Chris Angelico rosuav at gmail.com
Thu Mar 3 19:43:39 EST 2022


On Fri, 4 Mar 2022 at 11:14, Rob Cliffe via Python-list
<python-list at python.org> wrote:
>
> I find it so hard to remember what `for ... else` means that on the very
> few occasions I have used it, I ALWAYS put a comment alongside/below the
> `else` to remind myself (and anyone else unfortunate enough to read my
> code) what triggers it, e.g.
>
>      for item in search_list:
>          ...
>          ... break
>      else: # if no item in search_list matched the criteria

A "break" statement always takes you to the line following the current
loop construct. The "else" block is part of the current loop
construct. It's no more a "no-break" block than the body of the for
loop is a "no-break" body here:

for item in stuff:
    if condition: break
    frobnicate(item) # if no previous item matched the condition

> You get the idea.
> If I really want to remember what this construct means, I remind myself
> that `else` here really means `no break`.  Would have been better if it
> had been spelt `nobreak` or similar in the first place.

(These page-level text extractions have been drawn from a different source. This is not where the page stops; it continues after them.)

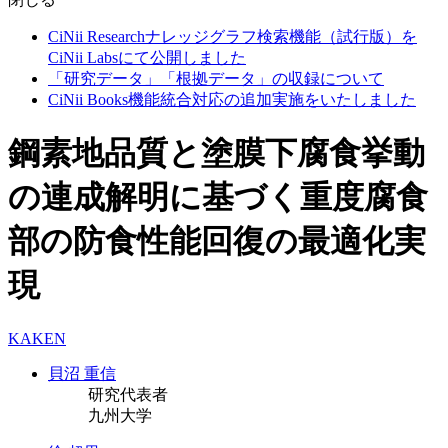
CiNii Researchナレッジグラフ検索機能（試行版）を
CiNii Labsにて公開しました
「研究データ」「根拠データ」の収録について
CiNii Books機能統合対応の追加実施をいたしました
鋼素地品質と塗膜下腐食挙動
の連成解明に基づく重度腐食
部の防食性能回復の最適化実
現
KAKEN
貝沼 重信
研究代表者
九州大学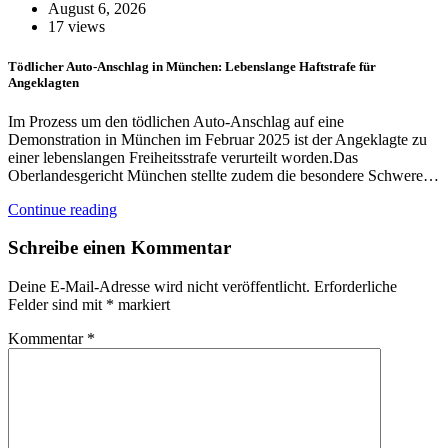
August 6, 2026
17 views
Tödlicher Auto-Anschlag in München: Lebenslange Haftstrafe für
Angeklagten
Im Prozess um den tödlichen Auto-Anschlag auf eine
Demonstration in München im Februar 2025 ist der Angeklagte zu
einer lebenslangen Freiheitsstrafe verurteilt worden.Das
Oberlandesgericht München stellte zudem die besondere Schwere…
Continue reading
Schreibe einen Kommentar
Deine E-Mail-Adresse wird nicht veröffentlicht.
Erforderliche
Felder sind mit
*
markiert
Kommentar
*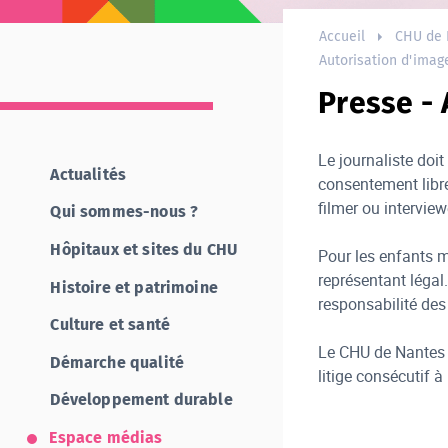
Accueil
CHU de 
Autorisation d'imag
Presse - 
Le journaliste doit 
Actualités
consentement libre
filmer ou interview
Qui sommes-nous ?
Hôpitaux et sites du CHU
Pour les enfants mi
représentant légal
Histoire et patrimoine
responsabilité des 
Culture et santé
Le CHU de Nantes n
Démarche qualité
litige consécutif à
Développement durable
Espace médias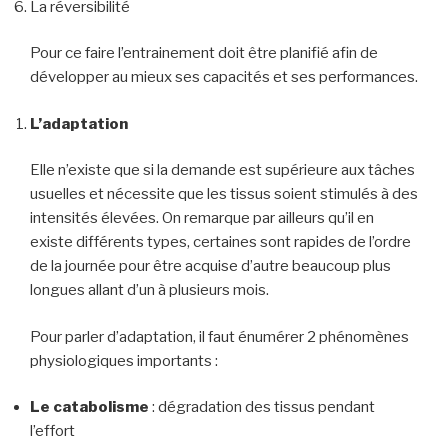
La réversibilité
Pour ce faire l’entrainement doit être planifié afin de
développer au mieux ses capacités et ses performances.
L’adaptation
Elle n’existe que si la demande est supérieure aux tâches
usuelles et nécessite que les tissus soient stimulés à des
intensités élevées. On remarque par ailleurs qu’il en
existe différents types, certaines sont rapides de l’ordre
de la journée pour être acquise d’autre beaucoup plus
longues allant d’un à plusieurs mois.
Pour parler d’adaptation, il faut énumérer 2 phénomènes
physiologiques importants :
Le catabolisme
: dégradation des tissus pendant
l’effort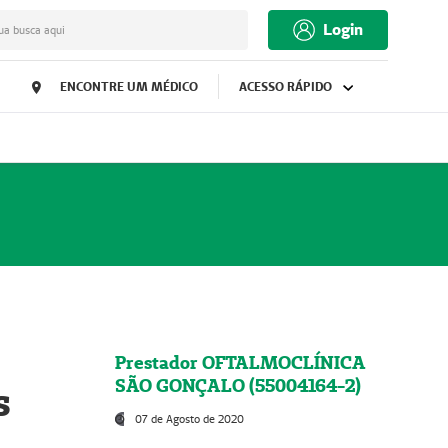
Login
ua busca aqui
ENCONTRE UM MÉDICO
ACESSO RÁPIDO
Prestador OFTALMOCLÍNICA
SÃO GONÇALO (55004164-2)
s
07 de Agosto de 2020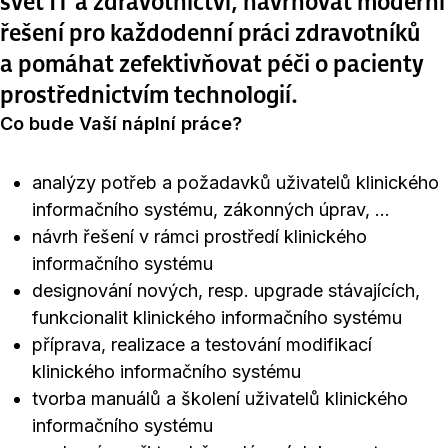
svět IT a zdravotnictví, navrhovat moderní
řešení pro každodenní práci zdravotníků
a pomáhat zefektivňovat péči o pacienty
prostřednictvím technologií.
Co bude Vaší náplní práce?
analýzy potřeb a požadavků uživatelů klinického
informačního systému, zákonných úprav, …
návrh řešení v rámci prostředí klinického
informačního systému
designování nových, resp. upgrade stávajících,
funkcionalit klinického informačního systému
příprava, realizace a testování modifikací
klinického informačního systému
tvorba manuálů a školení uživatelů klinického
informačního systému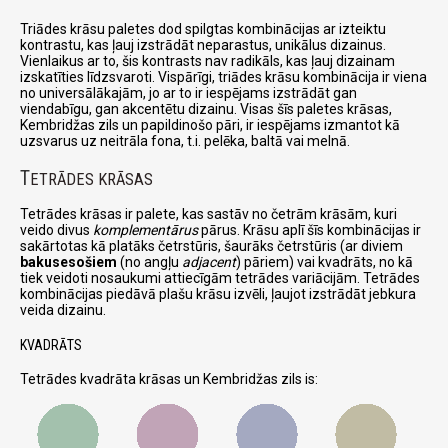
Triādes krāsu paletes dod spilgtas kombinācijas ar izteiktu
kontrastu, kas ļauj izstrādāt neparastus, unikālus dizainus.
Vienlaikus ar to, šis kontrasts nav radikāls, kas ļauj dizainam
izskatīties līdzsvaroti. Vispārīgi, triādes krāsu kombinācija ir viena
no universālākajām, jo ar to ir iespējams izstrādāt gan
viendabīgu, gan akcentētu dizainu. Visas šīs paletes krāsas,
Kembridžas zils un papildinošo pāri, ir iespējams izmantot kā
uzsvarus uz neitrāla fona, t.i. pelēka, baltā vai melnā.
T
ETRĀDES KRĀSAS
Tetrādes krāsas ir palete, kas sastāv no četrām krāsām, kuri
veido divus
komplementārus
pārus. Krāsu aplī šīs kombinācijas ir
sakārtotas kā platāks četrstūris, šaurāks četrstūris (ar diviem
bakusesošiem
(no angļu
adjacent
) pāriem) vai kvadrāts, no kā
tiek veidoti nosaukumi attiecīgām tetrādes variācijām. Tetrādes
kombinācijas piedāvā plašu krāsu izvēli, ļaujot izstrādāt jebkura
veida dizainu.
KVADRĀTS
Tetrādes kvadrāta krāsas un Kembridžas zils is:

Maybe, but I think that obscures the meaning of it; "finally" isn't
quite right either (in a try block, you'd hit a finally block whether
you raise an exception or not), but I think it's closer. Creating a
new language keyword is an incredibly high cost.

Think of it like this:

for item in search_list:
    if condition: pass
    else:
        print("Condition not true for this item")

for item in search_list:
    if condition: break
else:
    print("Condition not true for any item")

There's a parallel here. Since a for-else loop is basically useless
without an if-break construct inside it, the else clause can be
thought of as the else on a massive if/elif chain:

if stuff[0].is_good:
    print("This item is good", stuff[0])
elif stuff[1].is_good:
    print("This item is good", stuff[1])
...
...
elif stuff[n].is_good:
    print("This item is good", stuff[n])
else:
    print("All items are bad")

As a loop, this looks like this:

for item in stuff:
    if item.is_good:
        print("This item is good", item)
        break
else:
    print("All items are bad")

The else is attached to the for so that it compasses ALL the if
statements, but it's still broadly saying "do this when we don't hit
the 'if' condition".

Whether that's a sufficient mnemonic, I don't know, but it doesn't
really matter; the construct is useful to those of us who want it, and
if other people ignore it, that's fine. Nobody ever said you had to
use or understand every single feature of the language you're using.